**Required actions**
**a)** Answer these questions from the flower classification article, one answer per line:
(i) How many "features" does the first model return?
(ii) What were the model's two best guesses when given an image of a rose?
(iii) What approximate probability did the model assign to its best guess for the rose?
**b)** Swap "feature extraction model" for "feature encoder" in the flower classification article, and write out the passage from "The initial training" up to and including "a black box.".
**c)** Extend the flower classification article on machine learning pitfalls, picking up right after its last sentence.

Provided text Start Marker

Pitfalls in Advanced ML Techniques — Flower Classification Example

George Ogden
5 min readApr 22, 2021

The digitization of data, huge advancements in computing power and improvement of algorithms has made “Big Data” an incredibly attractive and accessible discipline to just about anyone with a computer. However, without careful consideration modeling with high-dimension data can create devastating errors, even for well-informed statisticians. A very neat example comes from an image recognition algorithm applied to the identification of different flower types.

Setup

The initial training data is thousands of pictures of 1,000 different objects — dog, vase, picket fence, etc — including daisies (but no other type of flowers).

Our model that, for reasons that will be apparent later, should be considered as a combination of two models: 1) a feature extraction model and 2) a classification model. The first model takes as input a RBG image — i.e. three matrices whose individual entries define the red, blue and green component for each pixel — and returns a single column of 2050 “features”. This is done through a convoluted neural network — essentially a black box.

The second model is a simple logistic regression. It takes this “features” column and assigns a value to each bucket representing the probability that these features came from an image of a particular object. The ultimate output is the label of the bucket with the highest probability.

Flowchart of Neural Network Input & Output

Performance

After training, this model is able to predict new images with amazing (in my opinion) accuracy, including images of daisies. It is also very confident with its label assignments — it assigns a very high probability to the correct bucket and basically ignores all the other options. At this point, we might feel very good about our model’s robustness but what happens when we feed the model an image of a rose? Obviously, the model cannot assign the input to a bucket which does not exist but we might expect (hope?) that it would choose a daisy, given they are both flowers after all.

Not A Rose

Sadly, this is not the case. When given an image of a rose, the model completely falls apart in very unexpected ways: its two best guesses are a vase and a picket fence. The only saving grace is that the model appears to be aware of its inability to classify — it only assigns a ~50% probability to its best guess and a ~5% probability to its second best.

Technical Explanation

Two things are going on here. First, the model has never been asked to consider classifying an image as a rose — nor has it had to conclude an image is not a rose. So the loss function, which we minimized with respect to the training data, does not include the cost of misclassifying an image of a rose nor misclassifying images as roses. So whatever might distinguish a rose from the other objects in the dataset is thrown out unless that information is also useful for other objects. Obviously, this was not the case in this example.

Secondly, the loss function does not include any penalty for degree of misclassification. Said plainly, our model sees no difference in error of misclassifying a dog as a cat and misclassifying a dog as a house.

Provided text End Marker
Data extract Start Marker

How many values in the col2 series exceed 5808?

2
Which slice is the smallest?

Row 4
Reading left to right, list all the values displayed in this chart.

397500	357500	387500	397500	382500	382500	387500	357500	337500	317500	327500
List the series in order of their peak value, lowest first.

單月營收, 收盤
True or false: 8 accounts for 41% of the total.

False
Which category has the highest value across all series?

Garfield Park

Data extract End Marker
Data extract Start Marker

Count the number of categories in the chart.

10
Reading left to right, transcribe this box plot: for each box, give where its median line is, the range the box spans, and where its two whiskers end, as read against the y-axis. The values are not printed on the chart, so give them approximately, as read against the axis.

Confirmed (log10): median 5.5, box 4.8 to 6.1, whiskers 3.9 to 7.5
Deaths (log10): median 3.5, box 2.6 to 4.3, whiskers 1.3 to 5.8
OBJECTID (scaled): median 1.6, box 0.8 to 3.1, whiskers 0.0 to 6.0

Data extract End Marker

**Set of answers**
**a)**
(i) 2050
(ii) A vase and a picket fence
(iii) About 50%

**b)**
The initial training data is thousands of pictures of 1,000 different objects — dog, vase, picket fence, etc — including daisies (but no other type of flowers).

Our model that, for reasons that will be apparent later, should be considered as a combination of two models: 1) a feature encoder and 2) a classification model. The first model takes as input a RBG image — i.e. three matrices whose individual entries define the red, blue and green component for each pixel — and returns a single column of 2050 “features”. This is done through a convoluted neural network — essentially a black box.

**c)**
Interpretation

We are now forced to question the efficacy — especially in practical terms — of this model which is a problem when it comes to such high-complexity black box models. We should be asking ourselves several questions. Is the model using some feature of a daisy (or an image of a daisy) that does not exist in a rose? Is there some link between a rose and a vase that would lead the model to misclassify the former for the latter? Or is there something about the specific rose image that the model is having trouble interpreting? When we use unsupervised learning methods on such high-dimensional models, these links are impossible for us to interpret. We ultimately have to come to the realization that we have no idea what the model is using to accurately label daisy image.

Obviously, this is very different than in a linear regression — or other supervised learning algorithms — where we can easily interpret coefficients on clearly-defined independent variables. In this example, if we could have theoretically used such a model, there may be some obvious explanations for the misclassification of the rose image.

Perhaps, color combinations had a significant effect on the model’s classification decision for all objects; or the model had a single dummy variable that focused on the shape of a daisy which was not triggered by the rose image. These “issues” could easily be identified at anytime after training the model and adjusted, if so desired.

Solution

Is there something we can do to avoid these out of sample problems? Well, we could expand our universe of object types. We could then modify our loss function to punish misclassifications based on how off-base the estimated label is from the true label. Neither of these steps seems at all practical.

Instead, we can redefine our objective to the more realistic goal of classifying images of various types of flowers — including roses and daisies. And this is where splitting our model into two steps comes in handy. As it turns out, the feature extraction — black box — model does NOT have to be retrained. The processing method it learned from the original training data can still be correctly applied to new flower images. This leaves us with the simple task of retraining the classification model. Our new training data will be the output of the blackbox transformation when given images of different flowers.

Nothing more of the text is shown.